→ **What is expected**
Each line of the records containing "Політика" is to be copied out and returned.

(Transcribed page contents)
Segment Open

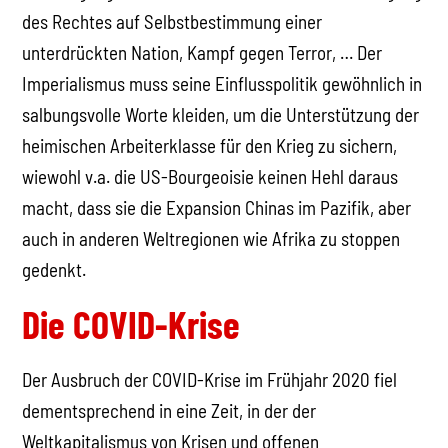
des Rechtes auf Selbstbestimmung einer
unterdrückten Nation, Kampf gegen Terror, … Der
Imperialismus muss seine Einflusspolitik gewöhnlich in
salbungsvolle Worte kleiden, um die Unterstützung der
heimischen Arbeiterklasse für den Krieg zu sichern,
wiewohl v.a. die US-Bourgeoisie keinen Hehl daraus
macht, dass sie die Expansion Chinas im Pazifik, aber
auch in anderen Weltregionen wie Afrika zu stoppen
gedenkt.
Die COVID-Krise
Der Ausbruch der COVID-Krise im Frühjahr 2020 fiel
dementsprechend in eine Zeit, in der der
Weltkapitalismus von Krisen und offenen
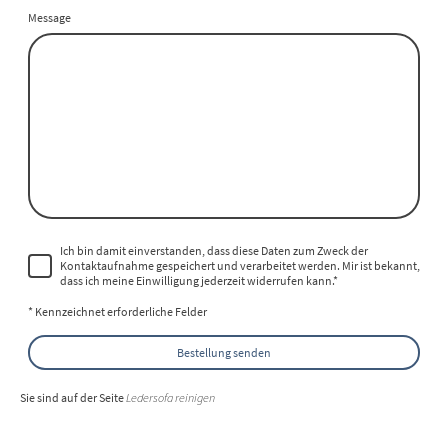
Message
Ich bin damit einverstanden, dass diese Daten zum Zweck der
Kontaktaufnahme gespeichert und verarbeitet werden. Mir ist bekannt,
dass ich meine Einwilligung jederzeit widerrufen kann.
*
* Kennzeichnet erforderliche Felder
Bestellung senden
Sie sind auf der Seite
Ledersofa reinigen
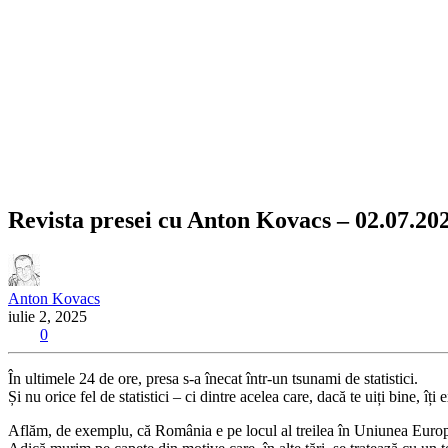
Revista presei cu Anton Kovacs – 02.07.20
Anton Kovacs
iulie 2, 2025
0
În ultimele 24 de ore, presa s-a înecat într-un tsunami de statistici.
Și nu orice fel de statistici – ci dintre acelea care, dacă te uiți bine, î
Aflăm, de exemplu, că România e pe locul al treilea în Uniunea Europe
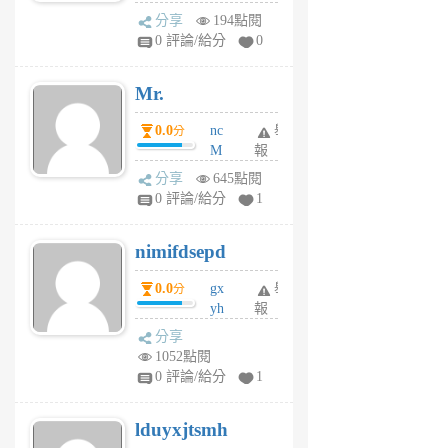
體驗
蜂
分享
194點閱
1
0 評論/給分
0
個
月
Mr.
前
0.0
nc
舉
分
M
報
U
分享
645點閱
F
0 評論/給分
1
C
M
nimifdsepd
U
5
0.0
gx
舉
分
個
yh
報
月
dq
前
分享
vo
1052點閱
jl
0 評論/給分
1
6
個
lduyxjtsmh
月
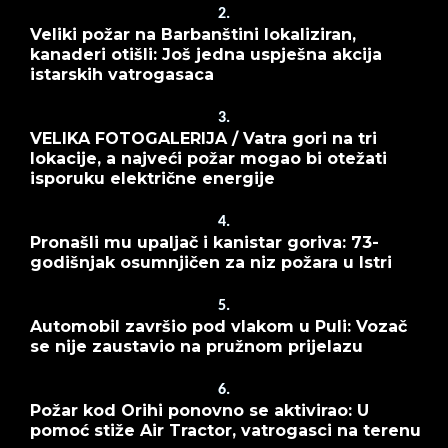
2.
Veliki požar na Barbanštini lokaliziran,
kanaderi otišli: Još jedna uspješna akcija
istarskih vatrogasaca
3.
VELIKA FOTOGALERIJA / Vatra gori na tri
lokacije, a najveći požar mogao bi otežati
isporuku električne energije
4.
Pronašli mu upaljač i kanistar goriva: 73-
godišnjak osumnjičen za niz požara u Istri
5.
Automobil završio pod vlakom u Puli: Vozač
se nije zaustavio na pružnom prijelazu
6.
Požar kod Orihi ponovno se aktivirao: U
pomoć stiže Air Tractor, vatrogasci na terenu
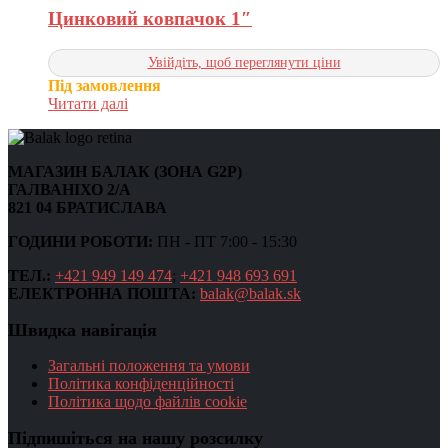
Цинковий ковпачок 1″
Увійдіть, щоб переглянути ціни
Під замовлення
Читати далі
МАГАЗИН БАЛАК (ЗОНА G2P)
ГАЛВАНІХО 2/А
821 04 БРАТИСЛАВА
ГОДИНИ РОБОТИ:
ПН - ПТ 7:00 - 15:30
ТЕЛ.:
+421 949 149 474
;
+421 948 693 691
ЕЛЕКТРОННА ПОШТА:
balak@balak.sk
Швидка навігація
Загальні положення та умови
Політика конфіденційності
Політика щодо файлів cookie
Підпишіться на нашу розсилку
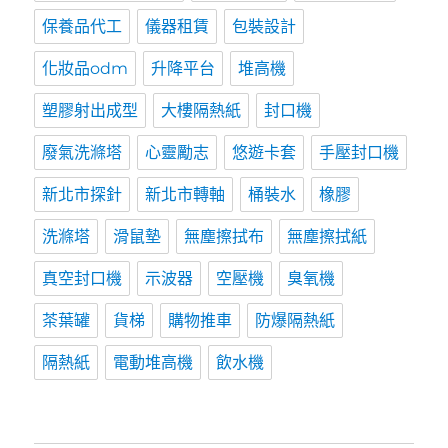
保養品代工
儀器租賃
包裝設計
化妝品odm
升降平台
堆高機
塑膠射出成型
大樓隔熱紙
封口機
廢氣洗滌塔
心靈勵志
悠遊卡套
手壓封口機
新北市探針
新北市轉軸
桶裝水
橡膠
洗滌塔
滑鼠墊
無塵擦拭布
無塵擦拭紙
真空封口機
示波器
空壓機
臭氧機
茶葉罐
貨梯
購物推車
防爆隔熱紙
隔熱紙
電動堆高機
飲水機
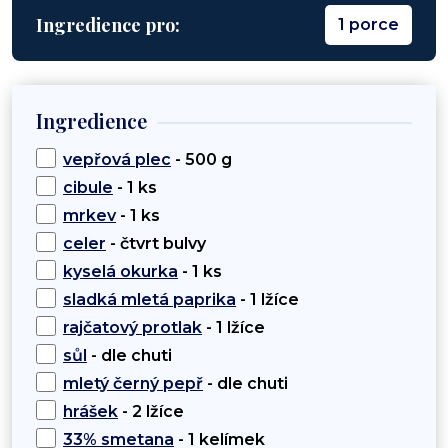
Ingredience pro:
1 porce
Ingredience
vepřová plec
- 500 g
cibule
- 1 ks
mrkev
- 1 ks
celer
- čtvrt bulvy
kyselá okurka
- 1 ks
sladká mletá paprika
- 1 lžíce
rajčatový protlak
- 1 lžíce
sůl
- dle chuti
mletý černý pepř
- dle chuti
hrášek
- 2 lžíce
33% smetana
- 1 kelímek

Segment Closed

→ **Answer below**
Політика конфіденційності
Політика щодо файлів cookie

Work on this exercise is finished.